その時、地鳴りがした。地の底で蠢く何かに、工場全体が揺さぶられている。
唐突に、実験室の床が裂け――緑がかった水で出来たような触手が数本、大蛇の様にうねりながら飛び出してくる。
瞬間、レクスは状況を判断する前に、トリリアに向かって手を伸ばしていた。トリリアも同じように手を伸ばし、レクスの右手に捕まる。
「な、何これっ!? 気持ち悪っ!」
杏華が怯えたように叫んだ。触手は、エメラルド化したオニキスに巻き付き、一瞬で地の底に引き込む。新たな触手が穴から姿を見せ、こちらに狙いを定めた。
「逃げるぞ!」
トリリアを胸に抱きながら、その場の全員にレクスは告げた。杏華がシルシファに手を差しのべながら、アムニアに呼びかけ、アムニアが素早く彼女の頭に乗る。杏華たちが部屋を出る間、レクスは触手を見ていた。水で出来た触手のうちの一本が、先端を鋭く尖らせている。

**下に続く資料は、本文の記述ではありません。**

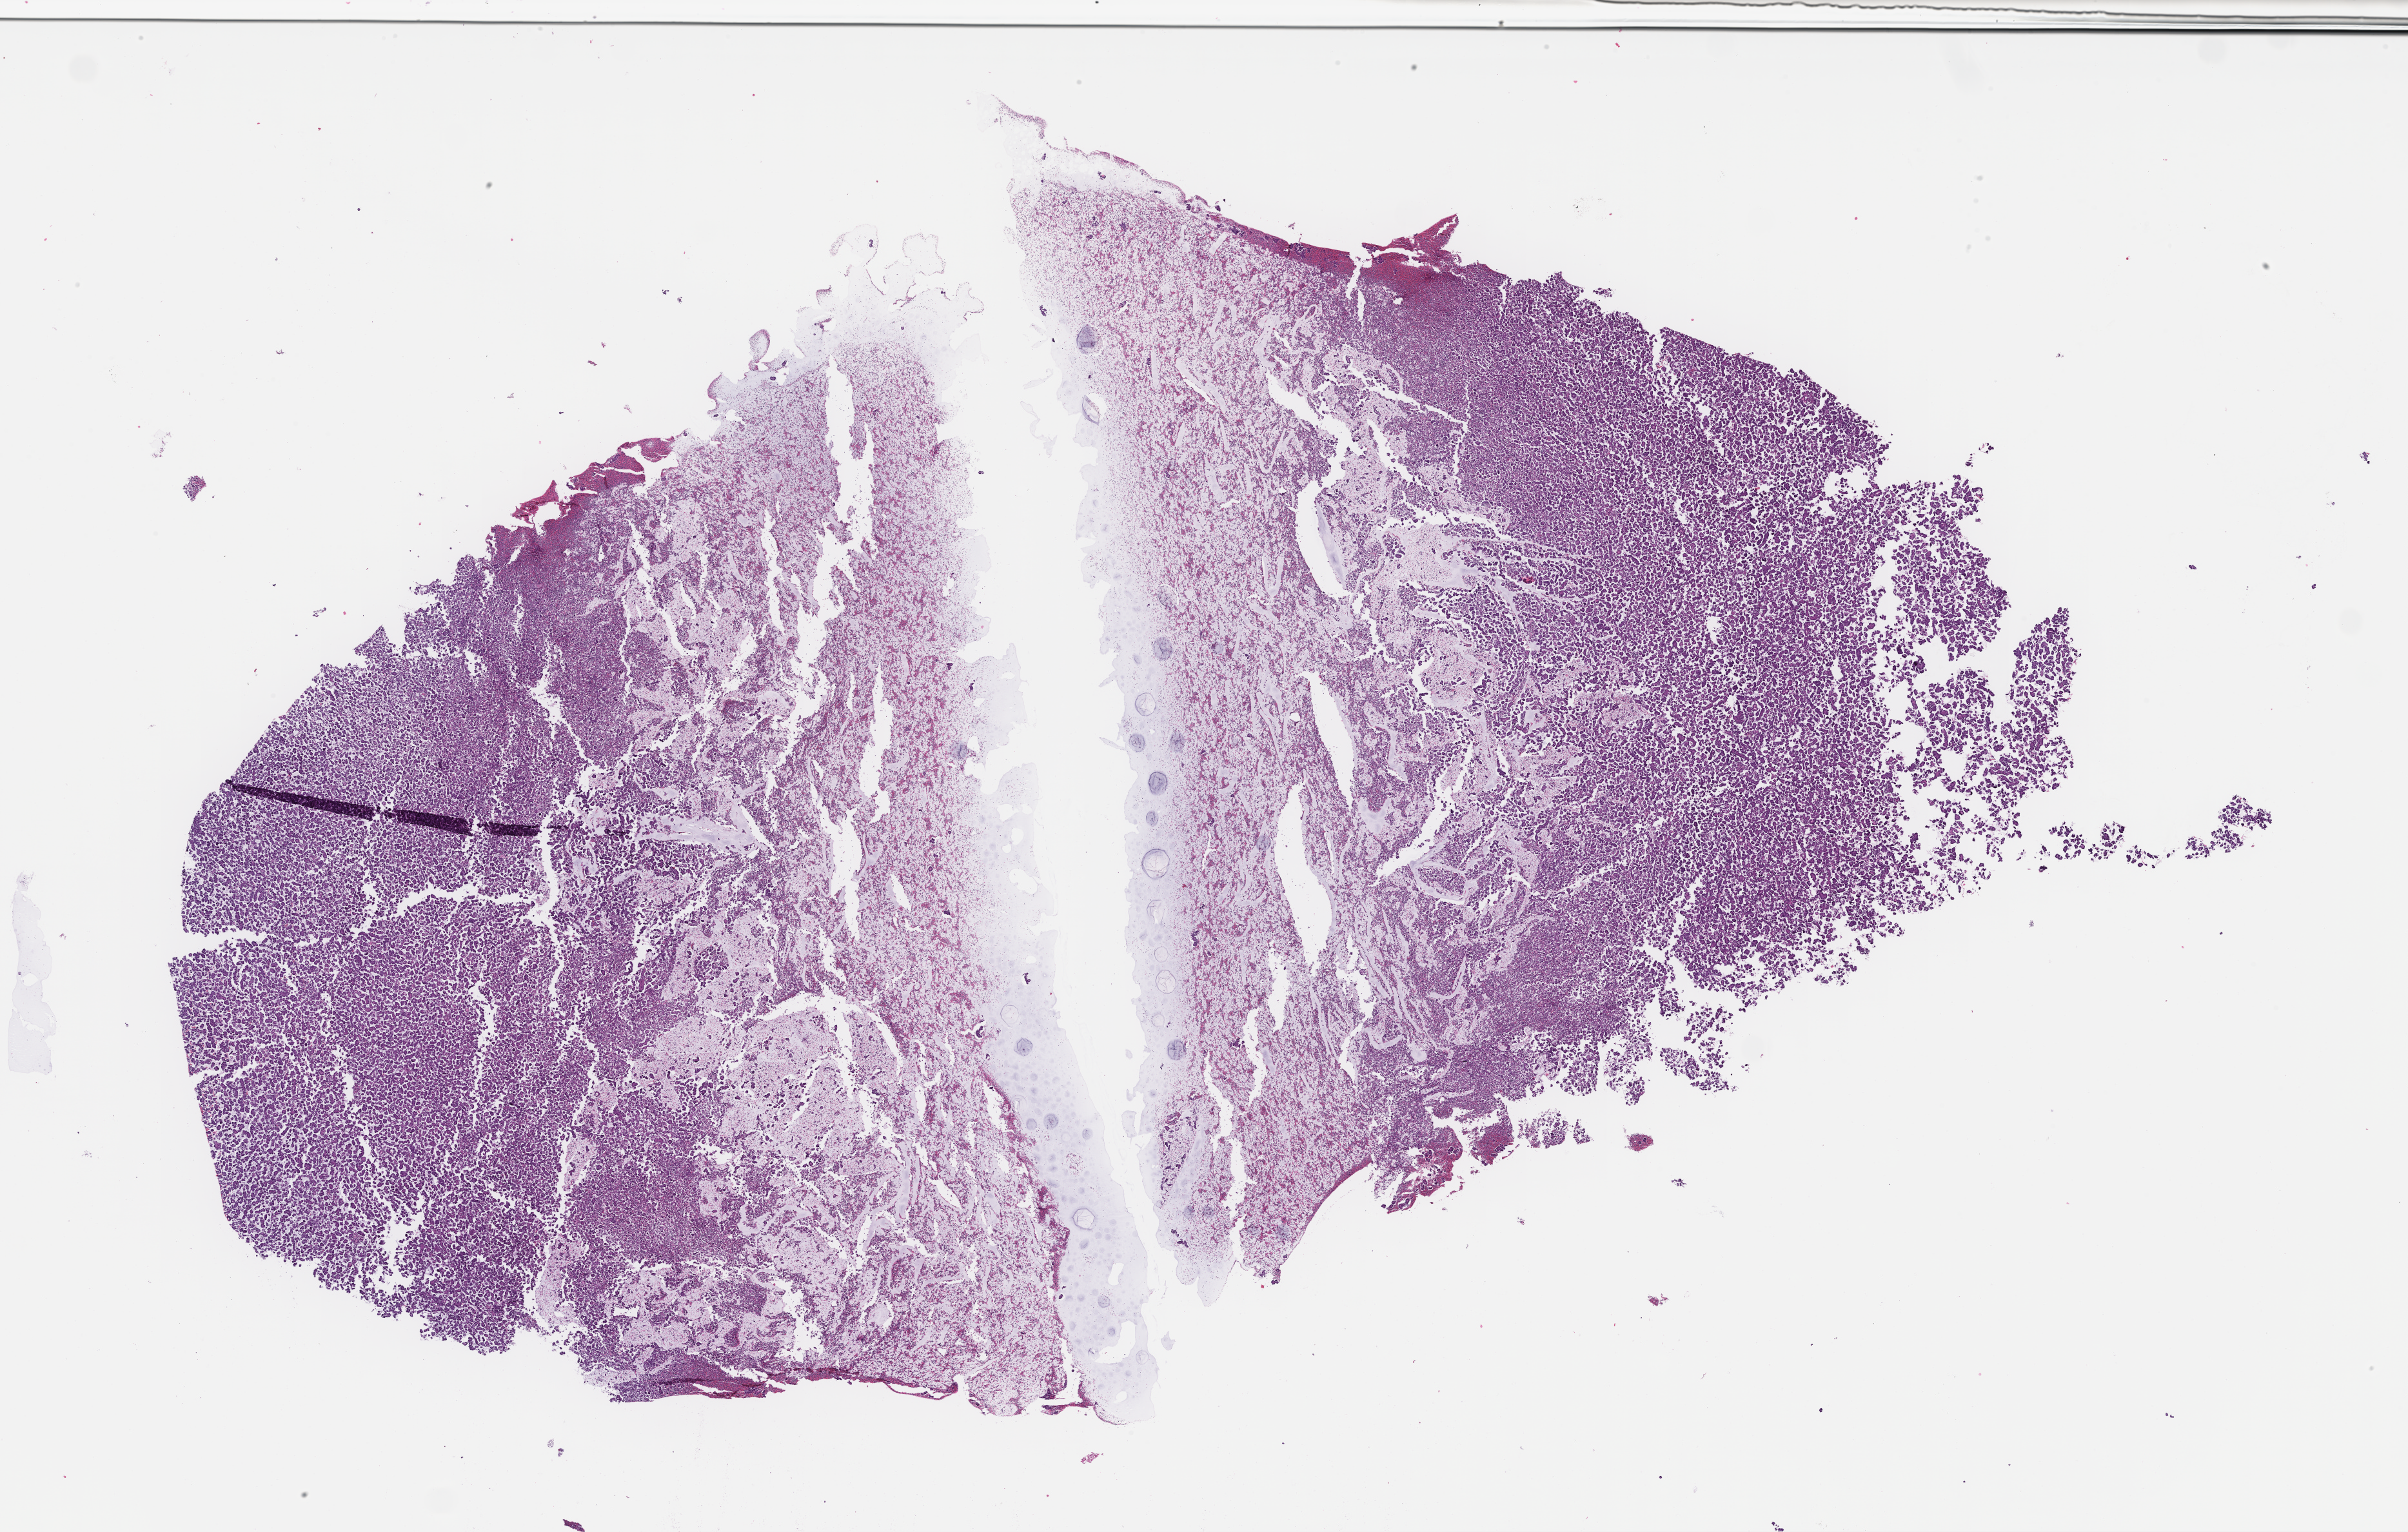
Digitized H&E-stained section, low-resolution overview of the scanned area, about 30.2 x 19.2 mm; formalin-fixed, paraffin-embedded (FFPE) tissue; specimen time point: archival tissue. Patient sex: male.
• this section: metastasis (sampled organ not recorded)
• patient diagnosis (primary): Non-Small Cell Lung Carcinoma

触手が、瞬時に身を細らせ、圧縮した体積で槍のように突いてくる――レクスはとっさに剣先で触手の先端を逸らした。触手は部屋の壁に直撃、火薬が爆ぜるような音とともに壁を砕く。
杏華たちが部屋を出たのを確認し、レクスは廊下に躍り出た。そのまま全速力で廊下を駆け抜ける。だが、触手の群れが扉を破壊し廊下へ溢れ出た。轟音が響き、石造りの廊下が触手によって破壊されていく。
平衡感覚が失われる。次の瞬間。レクスとトリリアは、地の底へと落ちていった。